Between 2000 and 2010, the agents tracked a group of ten Russian agents who posed as regular people in an attempt to get close to influential Americans and send secrets back to Moscow, according to a forthcoming documentary from CBS News called The FBI Declassified: The Spies Next Door, which airs on Tuesday.

“When they first come to the United States, they’re armed only with a birth certificate,” FBI Case Agent Maria Ricci says in a promotion for the show. “They have to build a life here.”

The spies were trained in Russia, watched American TV and movies, and were given made-up backstories they referred to as their “legend,” all of which helped them blend in. According to the FBI, they lived in locations ranging from the New York and New Jersey suburbs, to Cambridge, Mass. and Washington DC.

"These were Russian intelligence officers, trained, living amongst Americans, posing as Americans who were getting access like Americans," explained FBI Supervisor Alan Kohler. They were so convincing, agents said, they were even trained in how to order a Big Mac at McDonald’s and sound like an American.  
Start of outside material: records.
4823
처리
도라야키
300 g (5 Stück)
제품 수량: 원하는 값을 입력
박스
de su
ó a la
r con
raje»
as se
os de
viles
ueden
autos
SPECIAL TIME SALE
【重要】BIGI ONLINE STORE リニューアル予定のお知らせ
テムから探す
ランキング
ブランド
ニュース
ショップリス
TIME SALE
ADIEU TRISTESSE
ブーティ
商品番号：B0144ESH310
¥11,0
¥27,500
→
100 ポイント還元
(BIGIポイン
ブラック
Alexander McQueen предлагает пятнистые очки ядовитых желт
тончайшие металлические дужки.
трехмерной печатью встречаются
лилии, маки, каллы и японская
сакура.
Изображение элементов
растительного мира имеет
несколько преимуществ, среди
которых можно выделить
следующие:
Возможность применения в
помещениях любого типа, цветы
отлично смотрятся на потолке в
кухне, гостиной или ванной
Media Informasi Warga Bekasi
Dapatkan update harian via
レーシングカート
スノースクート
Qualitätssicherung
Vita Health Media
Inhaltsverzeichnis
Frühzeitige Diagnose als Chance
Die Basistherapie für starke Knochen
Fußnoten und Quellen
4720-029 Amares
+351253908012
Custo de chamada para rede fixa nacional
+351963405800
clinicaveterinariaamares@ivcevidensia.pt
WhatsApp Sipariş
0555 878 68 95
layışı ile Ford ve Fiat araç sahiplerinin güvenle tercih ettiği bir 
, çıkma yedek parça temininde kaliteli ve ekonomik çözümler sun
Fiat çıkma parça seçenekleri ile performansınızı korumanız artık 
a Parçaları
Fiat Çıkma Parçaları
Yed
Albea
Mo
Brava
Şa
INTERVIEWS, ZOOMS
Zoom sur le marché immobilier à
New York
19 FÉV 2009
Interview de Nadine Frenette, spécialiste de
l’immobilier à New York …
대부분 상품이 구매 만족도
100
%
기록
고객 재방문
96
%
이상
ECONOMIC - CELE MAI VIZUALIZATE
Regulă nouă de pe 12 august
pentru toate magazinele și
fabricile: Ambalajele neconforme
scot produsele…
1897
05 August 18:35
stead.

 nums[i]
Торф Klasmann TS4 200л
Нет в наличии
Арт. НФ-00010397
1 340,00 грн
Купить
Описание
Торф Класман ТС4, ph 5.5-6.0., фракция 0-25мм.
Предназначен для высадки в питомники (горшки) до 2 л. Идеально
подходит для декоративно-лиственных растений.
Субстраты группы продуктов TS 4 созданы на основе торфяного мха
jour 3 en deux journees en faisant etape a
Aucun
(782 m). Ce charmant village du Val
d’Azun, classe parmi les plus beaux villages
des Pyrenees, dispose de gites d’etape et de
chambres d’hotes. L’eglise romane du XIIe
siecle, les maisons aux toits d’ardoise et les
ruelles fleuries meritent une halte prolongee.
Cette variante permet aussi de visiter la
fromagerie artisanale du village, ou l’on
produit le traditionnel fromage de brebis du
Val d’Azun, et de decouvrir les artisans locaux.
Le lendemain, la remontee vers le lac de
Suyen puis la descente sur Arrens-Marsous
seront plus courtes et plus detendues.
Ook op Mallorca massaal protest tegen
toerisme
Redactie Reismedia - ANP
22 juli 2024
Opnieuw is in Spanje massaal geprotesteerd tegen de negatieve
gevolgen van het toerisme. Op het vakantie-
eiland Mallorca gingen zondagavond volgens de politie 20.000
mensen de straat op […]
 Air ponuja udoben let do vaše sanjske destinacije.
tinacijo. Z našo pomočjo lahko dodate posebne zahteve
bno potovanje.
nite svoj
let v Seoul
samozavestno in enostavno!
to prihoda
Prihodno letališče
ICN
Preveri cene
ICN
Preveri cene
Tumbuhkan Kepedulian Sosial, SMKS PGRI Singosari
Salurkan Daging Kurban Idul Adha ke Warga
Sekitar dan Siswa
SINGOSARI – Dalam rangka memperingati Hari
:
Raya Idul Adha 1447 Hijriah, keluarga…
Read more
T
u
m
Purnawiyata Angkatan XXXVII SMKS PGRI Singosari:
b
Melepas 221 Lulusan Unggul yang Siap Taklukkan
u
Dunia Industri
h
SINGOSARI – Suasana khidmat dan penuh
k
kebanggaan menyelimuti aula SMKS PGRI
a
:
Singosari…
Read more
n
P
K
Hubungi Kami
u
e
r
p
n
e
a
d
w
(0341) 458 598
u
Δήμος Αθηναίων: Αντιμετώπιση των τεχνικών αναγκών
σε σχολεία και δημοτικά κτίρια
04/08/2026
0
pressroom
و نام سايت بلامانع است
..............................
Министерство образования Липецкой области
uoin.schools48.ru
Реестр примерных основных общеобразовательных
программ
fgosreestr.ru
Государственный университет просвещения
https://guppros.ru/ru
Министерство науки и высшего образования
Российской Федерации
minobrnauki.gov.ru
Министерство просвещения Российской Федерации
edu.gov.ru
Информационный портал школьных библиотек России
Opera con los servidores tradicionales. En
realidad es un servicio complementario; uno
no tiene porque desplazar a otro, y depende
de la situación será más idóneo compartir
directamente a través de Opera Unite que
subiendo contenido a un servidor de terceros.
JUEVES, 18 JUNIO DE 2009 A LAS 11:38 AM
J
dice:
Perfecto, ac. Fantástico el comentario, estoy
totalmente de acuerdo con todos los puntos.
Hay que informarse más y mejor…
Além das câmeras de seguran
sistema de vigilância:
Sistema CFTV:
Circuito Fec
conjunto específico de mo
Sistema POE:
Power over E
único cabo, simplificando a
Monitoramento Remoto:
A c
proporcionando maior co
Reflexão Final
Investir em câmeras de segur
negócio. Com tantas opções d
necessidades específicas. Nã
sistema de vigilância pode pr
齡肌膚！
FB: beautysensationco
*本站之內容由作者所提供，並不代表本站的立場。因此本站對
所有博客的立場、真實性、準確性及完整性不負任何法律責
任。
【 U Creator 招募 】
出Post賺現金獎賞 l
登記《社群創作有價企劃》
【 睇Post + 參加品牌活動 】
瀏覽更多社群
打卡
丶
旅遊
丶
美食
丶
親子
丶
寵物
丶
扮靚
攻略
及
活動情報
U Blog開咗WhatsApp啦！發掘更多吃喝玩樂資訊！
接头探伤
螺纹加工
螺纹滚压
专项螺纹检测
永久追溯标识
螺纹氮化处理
But behind their veneer of normalcy, agents say the spies were regularly engaging in clandestine activities and relaying messages back to Moscow. They were observed meeting each other at crowded locations like Manhattan’s Columbus Circle, and passing cash and other valuables in railway stations. One of the Russians was recorded digging up a cache of money near a highway rest stop outside of New York City. Some agents relayed encrypted messages via shortwave radio, while others hid secret messages in metadata on images they posted on the internet.

As the case against the cell grew over the course of a decade, agents began monitoring their phones and emails, as well as planting secret microphones and performing clandestine searches at their homes.

In the summer of 2010, the group of spies was arrested and charged with conspiracy and money laundering, though not with obtaining any classified materials. They were all sent back to Russia without trials in exchange for the release of four Western intelligence agents held in Russian prisons, the largest spy swap between the two countries since the Cold War.

“I was very impressed with the fact we knew what the hell was going on here, but at the same time it raised a lot of questions in my mind about how many of these people do we not know about,” former CIA director Leon Panetta told CBS.